I allowed my eyes to adjust to the darkness that preceded the early morning light. Gradually, day’s beginning showed itself by painting the sky with a pink horizontal streak, then golden yellow, and eventually with no visible difference between morning and night. It was all one hue. The outline of maples, pin oaks, and tulip poplars came into view, their branches like skeletons, strong and capable.
Often when concerns arose, my first instinct was to bury them. But on the porch, I didn’t chase them away. I entertained them, even, though I didn’t enjoy their company. I sat with them without trying to manage them. I waited for the voice that spoke to my worries with peace, with timely suggestions, and sometimes with silence. Pausing was doing something.
My home was near Interstate 495 which bought sounds of speeding cars and trucks, and trains that clanked and whistled alongside the roadway. I wondered at the travelers, at who they were and where they were going, of who was awaiting them, or who was wishing them away. The roaring engines of passenger jets arriving to or departing from Philadelphia International Airport contrasted with my quiet time, but did not interfere with it. Every sound was welcomed.

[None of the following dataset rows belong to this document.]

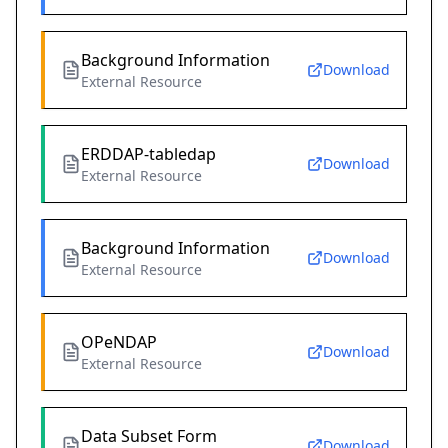
Background Information
Download
External Resource
ERDDAP-tabledap
Download
External Resource
Background Information
Download
External Resource
OPeNDAP
Download
External Resource
Data Subset Form
Download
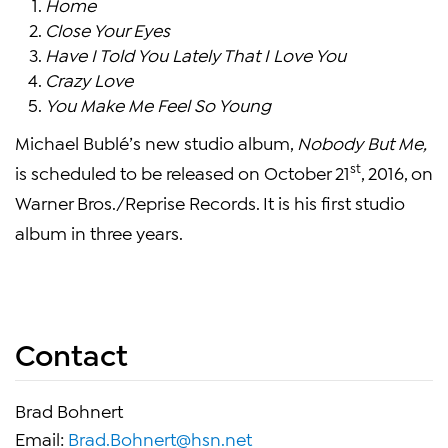
Home
Close Your Eyes
Have I Told You Lately That I Love You
Crazy Love
You Make Me Feel So Young
Michael Bublé’s new studio album,
Nobody But Me,
st
is scheduled to be released on October 21
, 2016, on
Warner Bros./Reprise Records. It is his first studio
album in three years.
Contact
Brad Bohnert
Email:
Brad.Bohnert@hsn.net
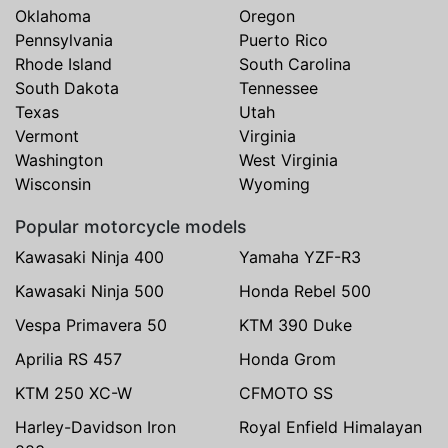
Oklahoma
Oregon
Pennsylvania
Puerto Rico
Rhode Island
South Carolina
South Dakota
Tennessee
Texas
Utah
Vermont
Virginia
Washington
West Virginia
Wisconsin
Wyoming
Popular motorcycle models
Kawasaki Ninja 400
Yamaha YZF-R3
Kawasaki Ninja 500
Honda Rebel 500
Vespa Primavera 50
KTM 390 Duke
Aprilia RS 457
Honda Grom
KTM 250 XC-W
CFMOTO SS
Harley-Davidson Iron
Royal Enfield Himalayan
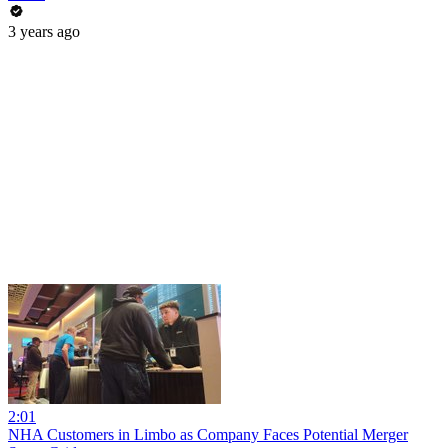
3 years ago
2:01
NHA Customers in Limbo as Company Faces Potential Merger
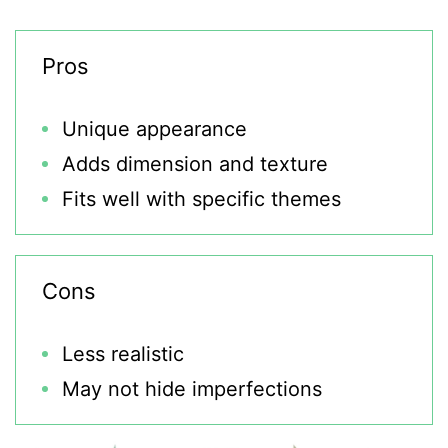
Pros
Unique appearance
Adds dimension and texture
Fits well with specific themes
Cons
Less realistic
May not hide imperfections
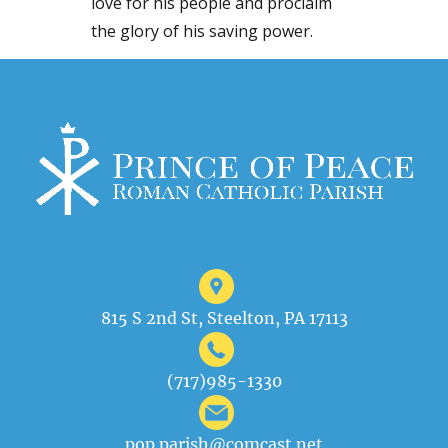
love for his people and proclaim
the glory of his saving power.
815 S 2nd St, Steelton, PA 17113
(717)985-1330
pop.parish@comcast.net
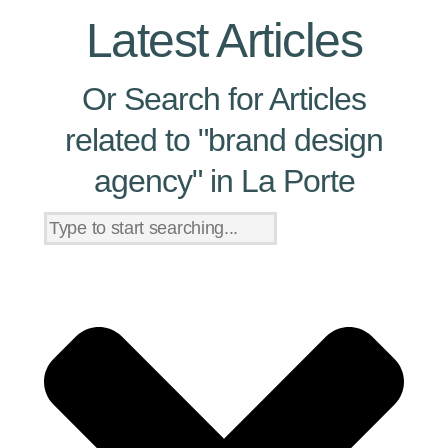
Latest Articles
Or Search for Articles
related to "brand design
agency" in La Porte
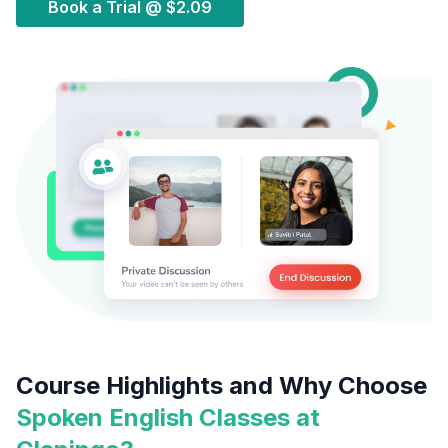
Book a Trial @
$2.09
Course Highlights and Why Choose
Spoken English Classes at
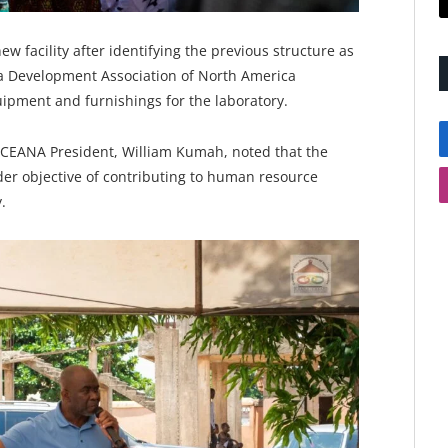
 facility after identifying the previous structure as
ga Development Association of North America
uipment and furnishings for the laboratory.
CEANA President, William Kumah, noted that the
ader objective of contributing to human resource
.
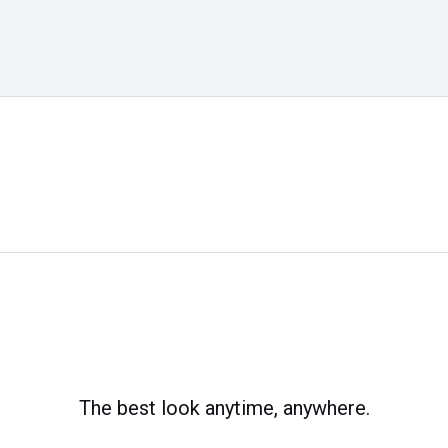
The best look anytime, anywhere.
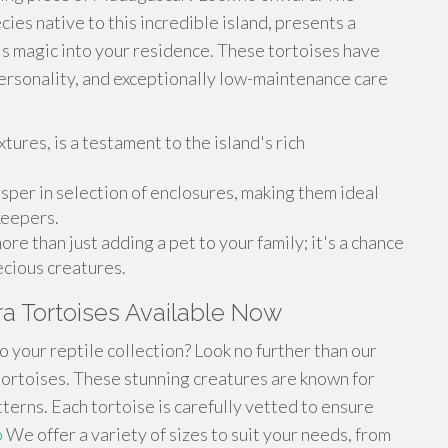
ies native to this incredible island, presents a
's magic into your residence. These tortoises have
personality, and exceptionally low-maintenance care
xtures, is a testament to the island's rich
osper in selection of enclosures, making them ideal
keepers.
re than just adding a pet to your family; it's a chance
ecious creatures.
ra Tortoises Available Now
o your reptile collection? Look no further than our
tortoises. These stunning creatures are known for
terns. Each tortoise is carefully vetted to ensure
o
We offer a variety of sizes to suit your needs, from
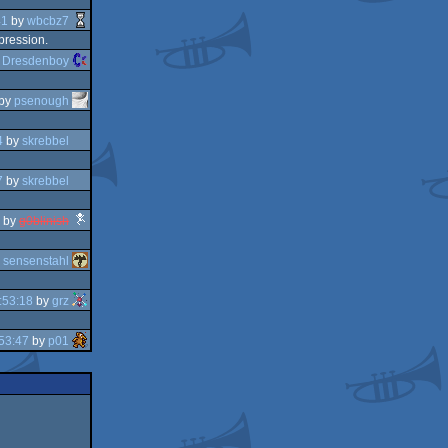
41
by
wbcbz7
mpression.
y
Dresdenboy
by
psenough
4
by
skrebbel
7
by
skrebbel
by
g0blinish
y
sensenstahl
:53:18
by
grz
53:47
by
p01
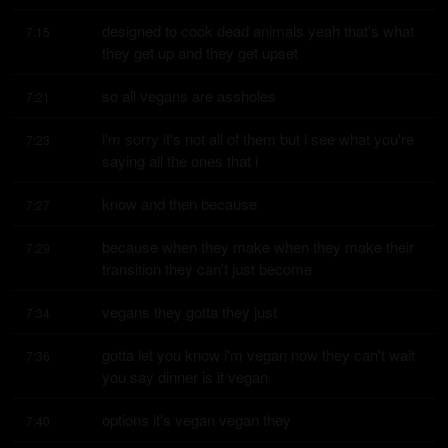
designed to cook dead animals yeah that's what 
7:15
they get up and they get upset
so all vegans are assholes
7:21
i'm sorry it's not all of them but i see what you're 
7:23
saying all the ones that i
know and then because
7:27
because when they make when they make their 
7:29
transition they can't just become
vegans they gotta they just
7:34
gotta let you know i'm vegan now they can't wait 
7:36
you say dinner is it vegan
options it's vegan vegan they
7:40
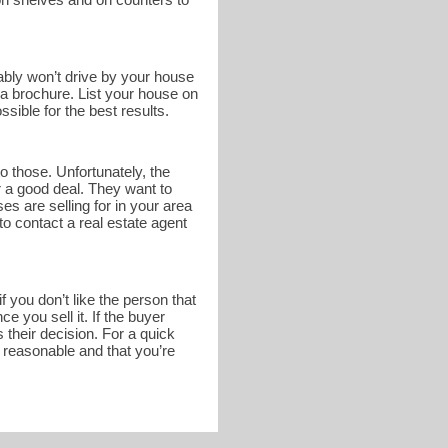
bably won’t drive by your house
n a brochure. List your house on
sible for the best results.
o those. Unfortunately, the
r a good deal. They want to
s are selling for in your area
to contact a real estate agent
 you don’t like the person that
 you sell it. If the buyer
 their decision. For a quick
s reasonable and that you’re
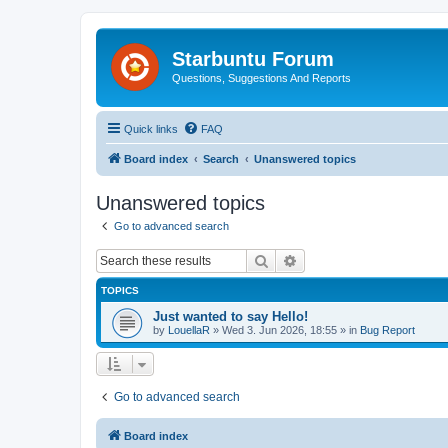
Starbuntu Forum
Questions, Suggestions And Reports
Quick links
FAQ
Board index
Search
Unanswered topics
Unanswered topics
Go to advanced search
Search
Advanced search
TOPICS
Just wanted to say Hello!
by
LouellaR
»
Wed 3. Jun 2026, 18:55
» in
Bug Report
Go to advanced search
Board index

I brought myself back to my own meditation. When I taught school, I would think of my students, particularly those who were struggling emotionally or academically. When my mother was sick, I would consider my upcoming drive to visit her in New Jersey. I thought of my dog, Roger, who was still inside sleeping, wondering if he would be up to his scheduled therapy visit at a local school. I questioned my motivation in remaining a therapy team, and considered retiring him from his work now that he was 13 years old—an advanced age for a Golden Retriever. But he continued to pull hard on his leash upon arrival, anxious to greet the students, the teachers, the staff. He loved his interaction with people and often leaned in for hugs. He still brought joy and received it in return. I’d been told that I’d know when it’s time to stop. I’m not convinced that’s true.
On particularly hazy mornings, the fog horns sounded on the Delaware River, which was less than a mile away, as the crow flies. Deep, baritone, long-held alerts. I imagined myself in a movie, with smokey air filling the room as I sat alone in a restaurant, waiting for a loved one who was delayed by the fog. One stormy day I tried to record the sounds so that I could listen to them again later, but the rain pounding on the roof drowned them out. Some things were only valuable at the moment they were happening.
My coffee was nearly finished, but I don’t want to abandon my peaceful position to refill my cup. I was aware that when I left the porch, expectations began. Time would stop belonging to me, and I would be required to participate in life again. As though in response to my thoughts, the church bells began to ring as they did each day at 6:50 a.m. Of all the sounds, these were my favorite. Ding, ding, ding. Pause. Ding, ding, ding. Pause. Ding, ding, ding. Pause. Ding, ding, ding, ding, ding, ding, ding, ding, ding. Stop. Consistent. Dependable. They were an invitation to something bigger than myself. They were a call to gather. For some, it was a call to church. For others, to work or school. For more, to rise from slumber. To me the tolling bells were a reminder that I was a part of something more. That what I heard, others also heard. Morning’s beginning was for many, and that reality assured me of one important thing: I was not alone.